Impressions ÷ total eligible impressions = Impression Share
This can be found in your Google Ads campaign manager and analytics.
This data can be used in a number of ways. If you have a low impression share and ad rank or Quality Score, then you could try raising your bid or work on increasing your quality score. If the campaign is performing well but you’re not getting enough views, then it could be time to up your budget. Additionally, it could point to poorly performing keywords.
Newbie Tip: Absolute Top Impression Share (ATIS) is your impression share specifically for your Google Shopping campaigns. A low ATIS could point to a need to increase bids or budgets. The slight difference between ATIS and IS is that ATIS takes into account all your Shopping ads you’re showing at once. You can read more about the difference here.

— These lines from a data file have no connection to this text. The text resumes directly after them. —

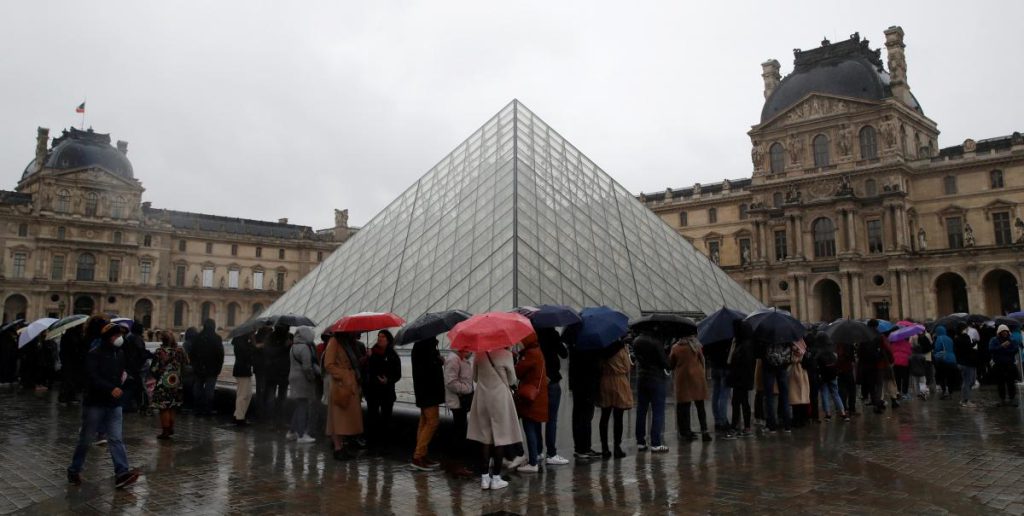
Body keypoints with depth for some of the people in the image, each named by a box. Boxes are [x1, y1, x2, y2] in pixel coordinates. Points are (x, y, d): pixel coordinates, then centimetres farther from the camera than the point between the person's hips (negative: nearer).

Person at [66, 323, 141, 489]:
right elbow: (92, 377, -23)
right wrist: (111, 389, -33)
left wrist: (124, 375, 3)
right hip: (95, 403, -5)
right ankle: (74, 470, 27)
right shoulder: (94, 354, -10)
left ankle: (122, 473, -11)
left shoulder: (120, 353, 10)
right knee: (86, 439, 8)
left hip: (114, 404, 5)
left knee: (116, 439, -4)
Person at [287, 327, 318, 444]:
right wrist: (312, 377, -10)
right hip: (303, 380, -10)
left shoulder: (293, 347, 14)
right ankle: (301, 435, -1)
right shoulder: (304, 348, -18)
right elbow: (307, 367, -21)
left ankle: (292, 432, 24)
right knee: (303, 407, -4)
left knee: (299, 407, 18)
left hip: (294, 377, 10)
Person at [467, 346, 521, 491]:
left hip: (482, 398, 4)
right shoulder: (505, 354, -13)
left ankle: (484, 478, 13)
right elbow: (512, 380, -2)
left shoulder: (478, 354, -1)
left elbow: (475, 378, 9)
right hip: (500, 398, -4)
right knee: (500, 438, 5)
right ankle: (496, 478, 9)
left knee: (485, 438, 10)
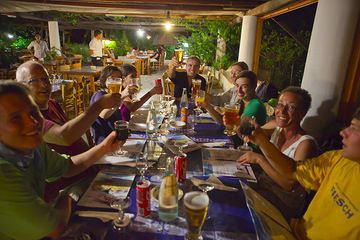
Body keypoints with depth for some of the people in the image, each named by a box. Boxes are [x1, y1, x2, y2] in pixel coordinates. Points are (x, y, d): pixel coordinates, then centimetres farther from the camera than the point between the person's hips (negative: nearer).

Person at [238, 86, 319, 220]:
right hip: (263, 184, 6)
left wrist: (260, 159, -26)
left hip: (285, 203, -5)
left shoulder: (305, 144, -22)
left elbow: (290, 185, -25)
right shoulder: (276, 127, -4)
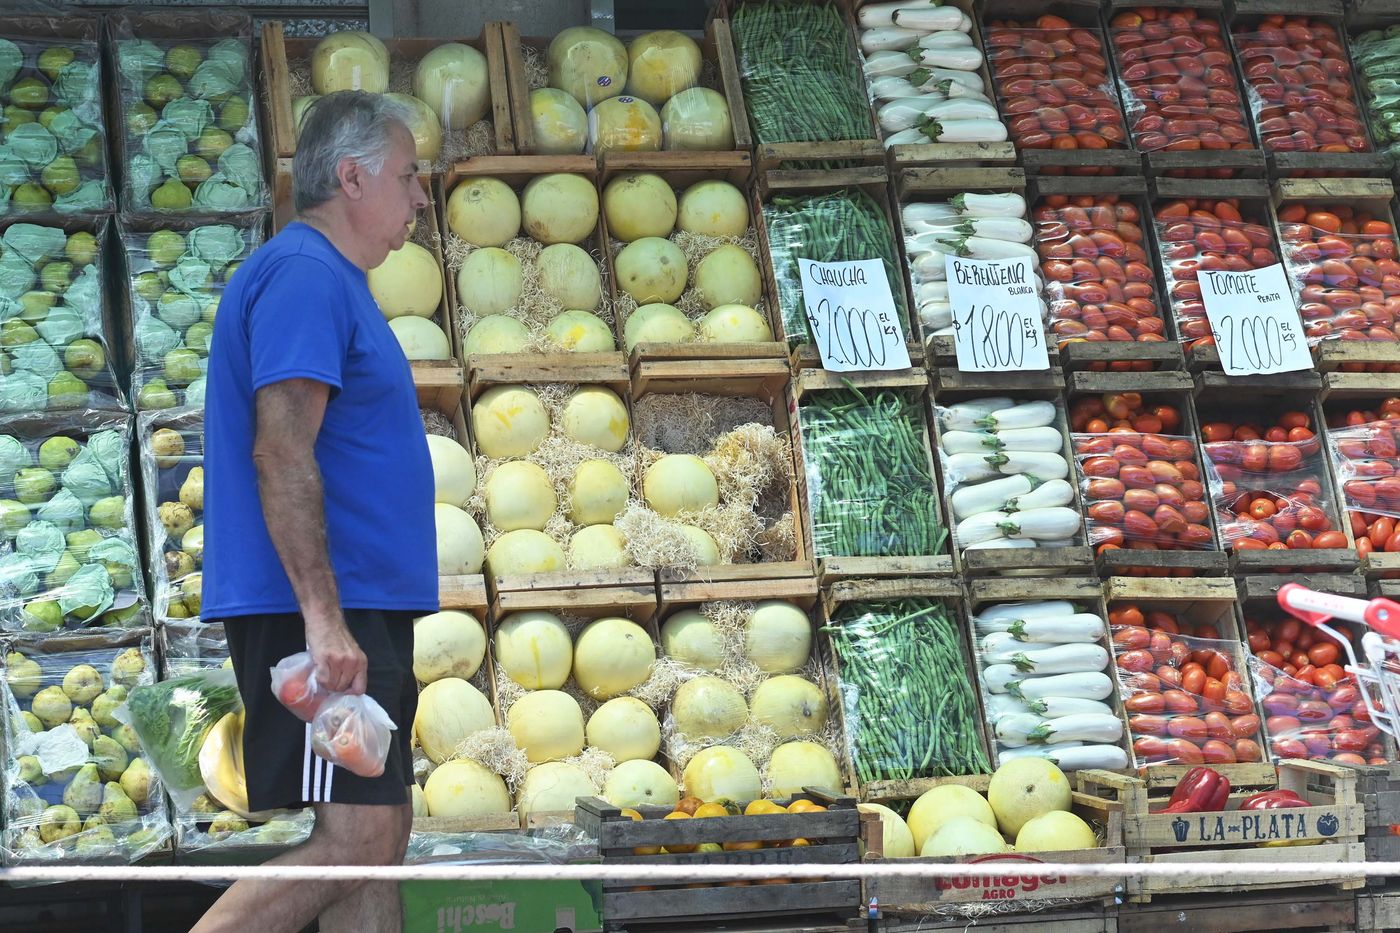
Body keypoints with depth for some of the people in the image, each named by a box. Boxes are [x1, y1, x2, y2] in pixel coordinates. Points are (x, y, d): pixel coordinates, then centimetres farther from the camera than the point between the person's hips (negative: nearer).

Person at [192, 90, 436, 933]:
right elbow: (280, 453, -21)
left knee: (381, 833, 10)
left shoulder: (331, 281, 19)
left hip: (356, 611, 11)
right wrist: (323, 618, -25)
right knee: (355, 838, -12)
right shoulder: (305, 277, -12)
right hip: (323, 615, -11)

Google Ads KPI #7: Clicks and Click-Through Rate (CTR)
The next top Google Ads metric you want to closely track are your clicks. Clicks are one of the most important indicators of a campaign’s success and simply measure the number of people who click your ads. But it is your click-through rates that really bring your ad performance home.
Because if you have the impressions but aren’t getting the clicks, then it’s time to test some ad variations. Your CTRs are the percentage of potential shoppers who click your Google ads after seeing them and can be viewed at a campaign and ad group level. Here are some quick tips on how you can raise your Google Ads CPCs.
- Edit and test meta description variations
- Review your focus keywords
- Test and optimize your CTAs
- Improve your engagement metrics – such as time on site, bounce rate, page views and dwell time
- Combine Google remarketing ads and Facebook marketing
Google Ads KPI #8: LTV (Lifetime Value)
Another super important eCommerce KPI to track to ensure peak ad performance is your LTV. This is an excellent indicator of your overall Google strategy health and will point to a lot of valuable data to help take your marketing – and business – to the next level.
In a nutshell, LTV measures how valuable each of your customers is to your business and will differ slightly per business owner. The more complex your business is, the more involved getting to this KPI will be as you will need to consider things like profit margins per counters, retention rates and the average lifespan of your shoppers.
Within Google Analytics, you are able to assess a variety of LTV metrics such as pageviews, session duration, revenue, transactions and goal completions per user. Choosing which one is most urgent to watch will be unique to your specific business, marketing or campaign goals. Let’s say your goal is to drive traffic or convert previous shoppers with Google remarketing campaigns: you may want to track pageviews LTV of promotional page or revenue LTV.
Google Ads KPI #9: Keyword Performance
The last top eCommerce KPI to monitor for Google Ads success is your keyword performance. After all, keywords are the foundation of Google Ads and without good performing keywords you will either not be reaching the right shopper or not reaching anyone at all. Therefore, it is vital that you have a clear keyword performance goal and then monitor and optimize based on your performance KPIs.
This will include metrics such as Quality Score, CTR, clicks and other important keyword performance indicators, and can be done at various levels. If you want to view keyword performance, these four easy steps will get you there:
Here you will be able to see which match types result in more conversions, clicks or impressions and which are duds. Remember to add irrelevant (non-performing) keywords that have low ROIs to your negative keyword list as this will help keep ROIs up and prevent unnecessary spend.
Ultimately, you need to look at your unique business, audience and objectives to find the top Google Ads KPIs to monitor for your success. As your business evolves, so will your goals and the KPIs you will put on top of your must-watch, must-optimize list.